Problem statement – Lines that include "rule" make up the answer; copy all of them from the data below.

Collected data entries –
***

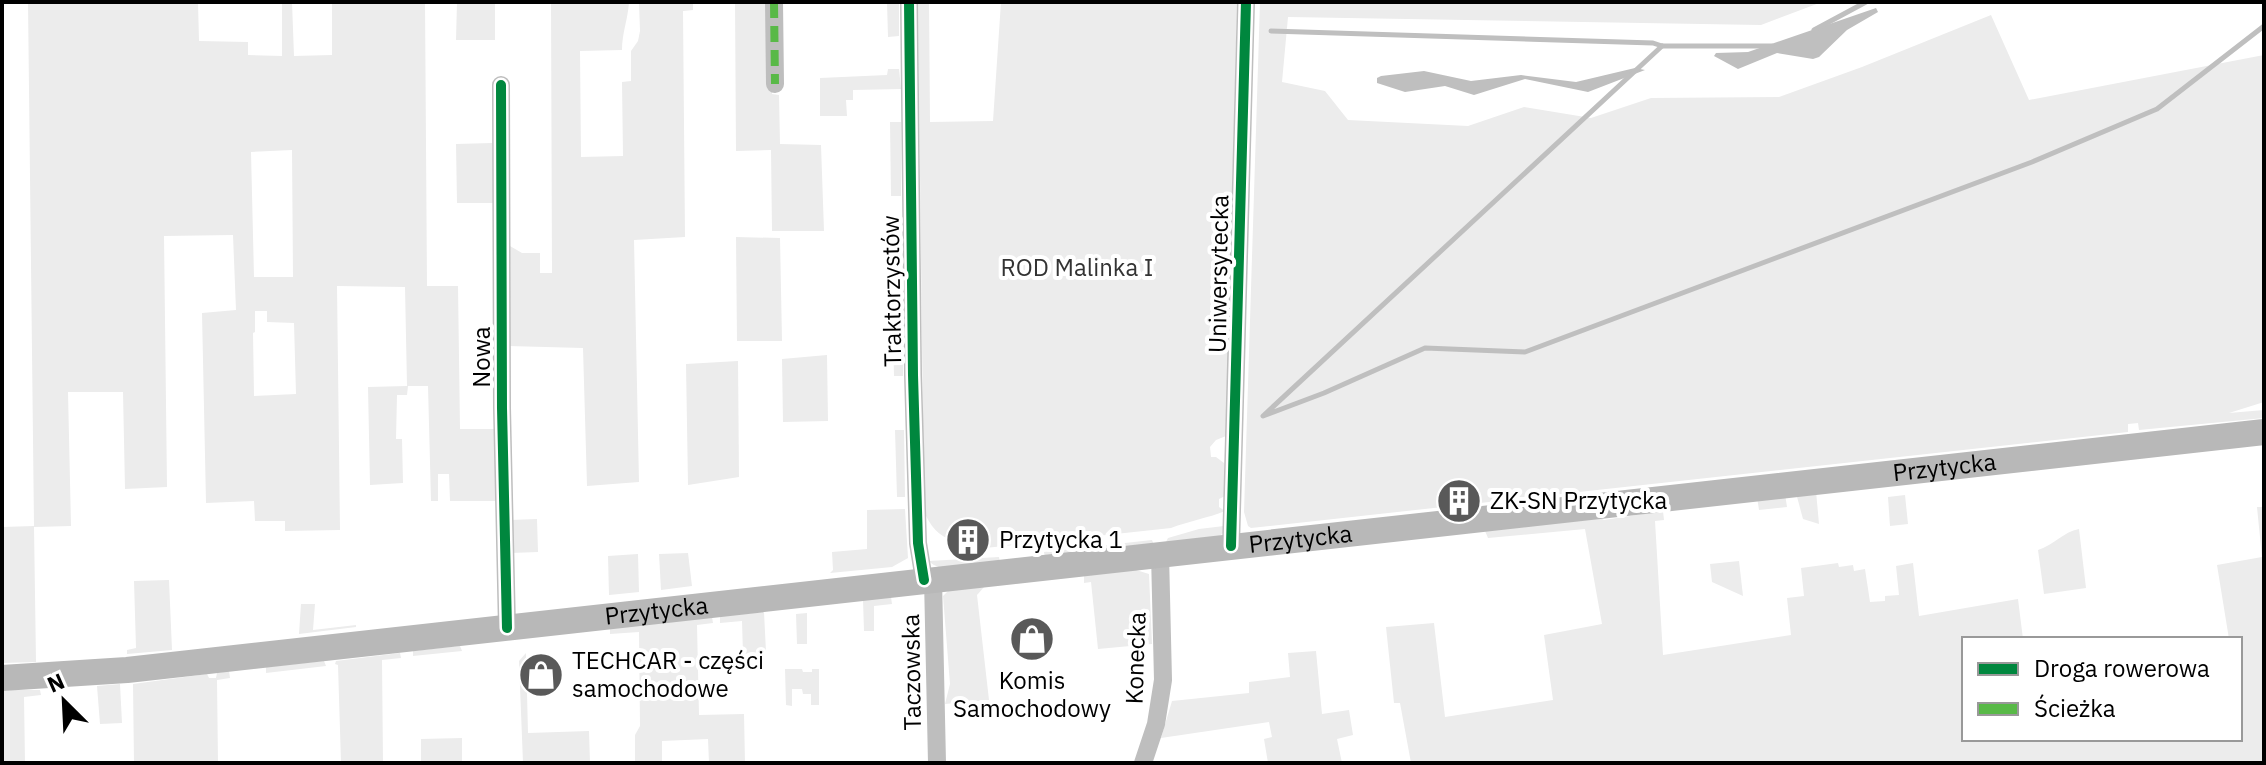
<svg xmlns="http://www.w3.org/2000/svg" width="2266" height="765" viewBox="0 0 2266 765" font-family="'IBM Plex Sans',sans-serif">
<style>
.green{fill:#ececec;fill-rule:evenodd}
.water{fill:#bfbfbf}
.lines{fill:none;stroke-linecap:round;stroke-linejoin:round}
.stream{stroke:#bfbfbf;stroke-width:5}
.minor{stroke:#bebebe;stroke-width:18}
.secondary{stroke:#b8b8b8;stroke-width:26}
.quiet{stroke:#58b947;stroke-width:8;stroke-dasharray:16 8;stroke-linecap:butt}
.cycleway-casing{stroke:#fff;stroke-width:15}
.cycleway{stroke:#00873e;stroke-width:10}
.labels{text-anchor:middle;stroke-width:8;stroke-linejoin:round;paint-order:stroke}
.park-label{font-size:24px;fill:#333;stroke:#fff}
.street-label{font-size:24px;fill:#000;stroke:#fff}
.poi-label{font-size:24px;fill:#000;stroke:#fff;text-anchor:start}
</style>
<rect width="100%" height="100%" fill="#fff"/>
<g class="green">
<path d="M28,2h170l1,39 49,1v13l34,1v-54h10l2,54 38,-1v-53h93l2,284h31l2,143h37l2,72h-49l-1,-27h-11v27h-7l-3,-115h-20l-1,9h-10l-1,44h6l1,44 -33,2 -2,-98 39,-1 -2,-99 -68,-1 3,244 -55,1v-10h-30l-1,-20 -48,2 -4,-190 34,-3 -3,-75 -69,1 3,251 -42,2 -2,-97h-55l3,134 -37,1 2,135 -34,1v-136l32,-1zM292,150l1,127h-39l-3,-125zM255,311h12v11l27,1 2,71 -42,2 -1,-63 2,-1z"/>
<polygon points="457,2 495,2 495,40 456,40"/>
<path d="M551,2h78c-1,17 -7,31 -7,48l-42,1 1,106 42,-1 -1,-74 9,-1v-30l7,-10 2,-10 -1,-29h54v8l-10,1 2,226 -51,3 5,242 -52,4 -4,-138 -76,-2 3,-100 12,7h18v20h12z"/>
<polygon points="735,2 768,2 772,94 779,95 780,144 821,145 824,231 772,231 771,150 736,151"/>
<polygon points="887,2 899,2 899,36 888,37"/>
<path d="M918,2h11l1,120 63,-1 8,-119h236l-11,434 -10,4 -6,7 1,10h5l8,6 1,33 -6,3v8l6,4c-17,7 -36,10 -54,17l-195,21 -2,-16 -13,1 1,14 -8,1v-8c-16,-5 -24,-15 -30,-30z"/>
<polygon points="1260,2 1822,2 1761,25 1288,17 1282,82 1325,91 1348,120 1468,126 1524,107 1591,118 1651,98 1779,97 1862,67 1991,15 2029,100 2264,55 2264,402 2229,413 2264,410 2264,418 2139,430 2138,423 2128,424 2128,432 1251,528 1248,526 1244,512"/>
<polygon points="888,69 899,69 901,89 853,90 853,100 846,100 847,116 820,116 820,78 887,75"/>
<polygon points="890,122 901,122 901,196 891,196"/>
<polygon points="492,143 496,203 457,203 456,144"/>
<polygon points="736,237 780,238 782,341 737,341"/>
<polygon points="892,293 903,293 903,376 894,376"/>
<polygon points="827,355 828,421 783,422 782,359"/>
<polygon points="738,361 739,477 688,485 686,364"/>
<polygon points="895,430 904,430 905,497 897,497"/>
<polygon points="1816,491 1819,524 1803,519 1796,493"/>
<polygon points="1785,494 1787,507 1759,510 1757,497"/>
<polygon points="1905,495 1908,524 1890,526 1888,497"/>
<polygon points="2257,507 2264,507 2264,763 1411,763 1400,703 1394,703 1386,627 1434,623 1445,717 1553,700 1544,635 1602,624 1585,529 1488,538 1485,531 1594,515 1604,520 1663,511 1664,520 1655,521 1663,655 1791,635 1787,598 1804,596 1801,568 1838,563 1839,567 1853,565 1854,571 1865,569 1870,602 1885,601 1885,596 1899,595 1896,566 1913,563 1919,616 2018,599 2023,639 1964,639 1964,739 2240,739 2240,639 2229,639 2217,565 2262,557"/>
<polygon points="905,509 908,558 892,567 830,573 833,570 832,552 867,549 867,510"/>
<polygon points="537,519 538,552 511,553 510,520"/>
<polygon points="1224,526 1223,533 1220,536 1166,542 1168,538 1199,529"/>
<path d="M2079,529l7,59 -42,6 -6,-44c16,-5 25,-18 41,-21z"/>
<polygon points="1152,540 1154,545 1045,558 1044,552"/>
<polygon points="688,553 692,586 661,590 659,554"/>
<polygon points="638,554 639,592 609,595 608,556"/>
<path d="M999,557l1,6c-19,2 -56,14 -71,-2z"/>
<polygon points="1739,561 1743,596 1712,582 1710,564"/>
<polygon points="1136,570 1149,574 1152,644 1098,649 1091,582 1084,583 1084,574"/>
<polygon points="169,580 172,650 127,654 127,650 136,648 134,581"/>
<polygon points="984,587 977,595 989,700 945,704 950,684 943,596 949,590"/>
<polygon points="891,597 892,604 874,606 874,631 864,631 863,600"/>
<polygon points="301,604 315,604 313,630 356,625 356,627 299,634"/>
<polygon points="764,612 766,652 743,654 742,621 720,623 720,616"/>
<polygon points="807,613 807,644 797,644 796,614"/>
<polygon points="712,617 713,623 697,625 699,715 744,714 745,763 709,763 708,739 662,741 662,763 635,763 635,735 640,726 639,632 610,634 610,628"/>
<polygon points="460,646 462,651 413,656 413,651"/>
<polygon points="1316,651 1322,714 1349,710 1353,735 1337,739 1342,763 1268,763 1264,739 1272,737 1269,722 1161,738 1172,701 1249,693 1249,682 1290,677 1288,653"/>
<polygon points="400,653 401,658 382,660 383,763 341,763 338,665 335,664 336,661"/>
<polygon points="526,653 528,733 589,731 590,763 523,763 519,661"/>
<polygon points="324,661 326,666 266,673 266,667"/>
<polygon points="785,669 802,669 803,672 812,672 812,669 819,669 819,705 811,705 811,694 803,694 802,689 792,689 792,706 786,705"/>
<polygon points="229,671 230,678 217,680 218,763 134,763 133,684 207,674 209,678 216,678 217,673"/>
<polygon points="120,684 122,723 100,724 97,686"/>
<polygon points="2,690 40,690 41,695 24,697 25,763 2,763"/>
<polygon points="462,738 462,763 421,763 421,739"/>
</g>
<g class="water">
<polygon points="1876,8 1878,12 1847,30 1819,57 1813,59 1777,53 1738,69 1714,56 1716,53 1748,52"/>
<polygon points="1635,68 1645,70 1588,92 1525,79 1474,95 1445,86 1405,92 1377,83 1377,78 1381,76 1424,71 1471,81 1521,75 1576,82"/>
</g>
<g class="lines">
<g class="stream">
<polyline points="1814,30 1866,2"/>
<polyline points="1271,31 1653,43 1662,46 1772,46"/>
<polyline points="1662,46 1263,416 1324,393 1425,348 1525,352 2032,162 2157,109 2264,26"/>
</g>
<g class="minor">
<polyline points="774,2 775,84"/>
<polyline points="909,2 913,375 918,543 924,580"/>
<polyline points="501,85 502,408 507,628"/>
<polyline points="1231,546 1246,2"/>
<polyline points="933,579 937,763"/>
<polyline points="1143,763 1156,724 1163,680 1160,554"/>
</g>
<path class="secondary" id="s1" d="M2,678l125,-8 2137,-238"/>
<polyline class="quiet" points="774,2 775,84"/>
<g class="cycleway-casing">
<g id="cycleway">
<polyline points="909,2 913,375 918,543 924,580"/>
<polyline points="501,85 502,408 507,628"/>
<polyline points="1231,546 1246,2"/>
</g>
</g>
<use href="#cycleway" class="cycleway"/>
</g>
<defs>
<g id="building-disc" transform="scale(2.3)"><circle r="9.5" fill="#595959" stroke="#fff"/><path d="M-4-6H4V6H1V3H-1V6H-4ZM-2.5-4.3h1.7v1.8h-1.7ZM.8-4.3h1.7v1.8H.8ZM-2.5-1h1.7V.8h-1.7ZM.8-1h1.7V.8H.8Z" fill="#fff"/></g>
<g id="shop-disc" transform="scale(2.3)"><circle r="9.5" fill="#595959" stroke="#fff"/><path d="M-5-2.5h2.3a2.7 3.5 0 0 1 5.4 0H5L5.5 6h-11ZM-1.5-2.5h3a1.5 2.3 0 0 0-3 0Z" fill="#fff"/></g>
</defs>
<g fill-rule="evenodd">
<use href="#building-disc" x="1459" y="501"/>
<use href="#building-disc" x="968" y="540"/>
<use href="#shop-disc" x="1032" y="639"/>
<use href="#shop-disc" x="541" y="675"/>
</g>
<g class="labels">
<g class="park-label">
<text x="1077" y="276">ROD Malinka I</text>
</g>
<g class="street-label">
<text transform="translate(1219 274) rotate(-89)" y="8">Uniwersytecka</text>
<text transform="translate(892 291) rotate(-91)" y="8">Traktorzystów</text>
<text transform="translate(482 357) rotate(-90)" y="8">Nowa</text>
<text dy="8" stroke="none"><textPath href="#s1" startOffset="1954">Przytycka</textPath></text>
<text dy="8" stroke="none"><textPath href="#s1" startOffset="1306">Przytycka</textPath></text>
<text dy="8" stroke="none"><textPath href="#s1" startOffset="658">Przytycka</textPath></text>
<text transform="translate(1136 658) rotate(-88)" y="8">Konecka</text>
<text transform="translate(912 672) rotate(-91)" y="8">Taczowska</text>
</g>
<g class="poi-label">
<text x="1490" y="509">ZK-SN Przytycka</text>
<text x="999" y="548">Przytycka 1</text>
<text x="572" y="669">TECHCAR - części<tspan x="572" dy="28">samochodowe</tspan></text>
<text x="1032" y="689" text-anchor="middle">Komis<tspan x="1032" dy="28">Samochodowy</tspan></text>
</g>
</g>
<rect width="2266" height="765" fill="none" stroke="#000000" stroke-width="8"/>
<rect x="1962" y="637" width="280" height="104" fill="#ffffff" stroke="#999999" stroke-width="2"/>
<rect x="1978" y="663" width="40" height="12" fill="#00873e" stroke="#999999" stroke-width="2"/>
<text x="2034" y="677" font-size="24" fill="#000000">Droga rowerowa</text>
<rect x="1978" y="703" width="40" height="12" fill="#58b947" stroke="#999999" stroke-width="2"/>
<text x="2034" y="717" font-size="24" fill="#000000">Ścieżka</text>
<g transform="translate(64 701) rotate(336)" stroke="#ffffff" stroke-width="6" paint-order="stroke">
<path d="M0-6L14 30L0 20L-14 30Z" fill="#000000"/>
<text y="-12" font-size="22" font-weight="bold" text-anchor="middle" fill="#000000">N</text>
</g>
</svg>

***

Answer –
.green{fill:#ececec;fill-rule:evenodd}
<g fill-rule="evenodd">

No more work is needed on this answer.